The study is published in the Health Services and Delivery Research journal. Some of the key findings include:
- patients struggling with the fundamental relationship with their body, and a sense that it is no longer “the real me.”
- a loss of certainty for the future, and being constantly aware of the restrictions of their body.
- feeling lost in the health care system; feeling as though there is no answer to their pain.
- finding it impossible to “prove” their pain; “if I appear ‘too sick’ or ‘not sick enough’ then no one will believe me.”
The findings suggest a low quality of life for those living with chronic pain.
Kate Seers, D.Sc., a professor of Health Research at Warwick University, noted,
“Being able to collate this vast amount of information from patients paints a worrying picture about the experiences they have with chronic non-malignant pain. Our goal has to be to use this information to improve our understanding of their condition and, consequently, the quality of care we can provide.”
“Having patients feel that they have to legitimize their pain, and the sense that doctors might not believe them, is something that should really concern us as health care professionals.”
A key focus of the study included the identification of methods by which individuals can move forward with their lives.

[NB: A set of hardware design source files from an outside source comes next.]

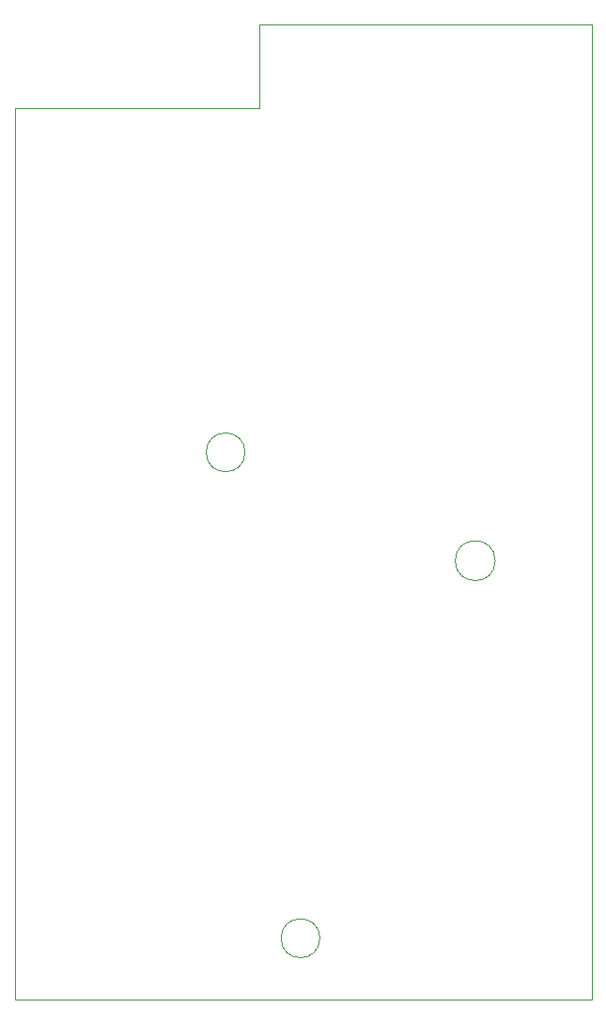
<source format=gbr>
%TF.GenerationSoftware,KiCad,Pcbnew,8.0.8*%
%TF.CreationDate,2025-07-12T12:46:27+02:00*%
%TF.ProjectId,lora_sensor_case-sensor_top,6c6f7261-5f73-4656-9e73-6f725f636173,rev?*%
%TF.SameCoordinates,Original*%
%TF.FileFunction,Profile,NP*%
%FSLAX46Y46*%
G04 Gerber Fmt 4.6, Leading zero omitted, Abs format (unit mm)*
G04 Created by KiCad (PCBNEW 8.0.8) date 2025-07-12 12:46:27*
%MOMM*%
%LPD*%
G01*
G04 APERTURE LIST*
%TA.AperFunction,Profile*%
%ADD10C,0.050000*%
%TD*%
%TA.AperFunction,Profile*%
%ADD11C,0.100000*%
%TD*%
G04 APERTURE END LIST*
D10*
X120750000Y-109250000D02*
G75*
G02*
X117250000Y-109250000I-1750000J0D01*
G01*
X117250000Y-109250000D02*
G75*
G02*
X120750000Y-109250000I1750000J0D01*
G01*
X152000000Y-158500000D02*
X100000000Y-158500000D01*
D11*
X143302776Y-119000000D02*
G75*
G02*
X139697224Y-119000000I-1802776J0D01*
G01*
X139697224Y-119000000D02*
G75*
G02*
X143302776Y-119000000I1802776J0D01*
G01*
D10*
X152000000Y-70750000D02*
X152000000Y-158500000D01*
X100000000Y-158500000D02*
X100000000Y-78250000D01*
X100000000Y-78250000D02*
X122000000Y-78250000D01*
X127500000Y-153000000D02*
G75*
G02*
X124000000Y-153000000I-1750000J0D01*
G01*
X124000000Y-153000000D02*
G75*
G02*
X127500000Y-153000000I1750000J0D01*
G01*
X122000000Y-78250000D02*
X122000000Y-70750000D01*
X122000000Y-70750000D02*
X152000000Y-70750000D01*
M02*

</source>
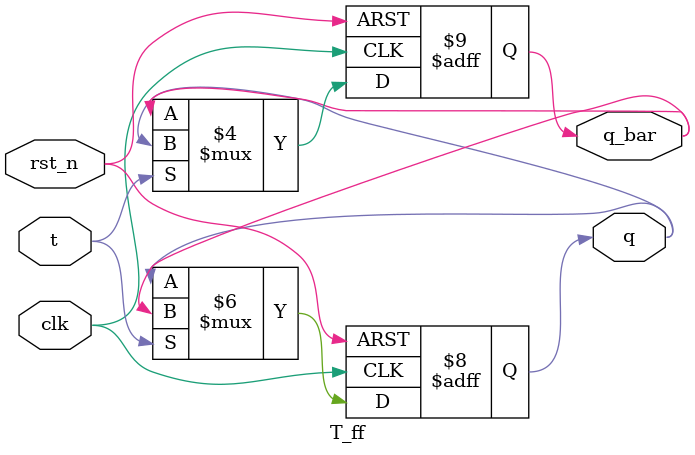
<source format=v>
`timescale 1ns/1ps

module T_ff(clk, rst_n, t, q, q_bar);
    input clk, rst_n, t;
    output reg q, q_bar;
    always @(posedge clk, negedge rst_n)
        if (!rst_n) begin
            q <= 1'b0;
            q_bar <= 1'b1;
        end
        else
        begin
            if (t == 1'b1) begin
                q <= q_bar;
                q_bar <= q;
            end
        end       
endmodule
</source>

The key for some people appears to be building a new relationship with the body and redefining what is “normal,” rather than trying to maintain the lifestyle before the pain.
Developing an understanding of what the body is capable of and becoming confident to make choices can aid the process of living with musculoskeletal pain.
Experts say social network development among individuals with similar conditions, or among people who have moved on with their life despite daily pain, is critical for long-term success.
Researcher Francine Toye, Ph.D., said, “This paper shows there can be value in discussing the condition with other people who are going through the same experience and knowing that you are not alone. Of course you can learn about your condition from various sources, but sharing your experience seems to really help people to move forward.”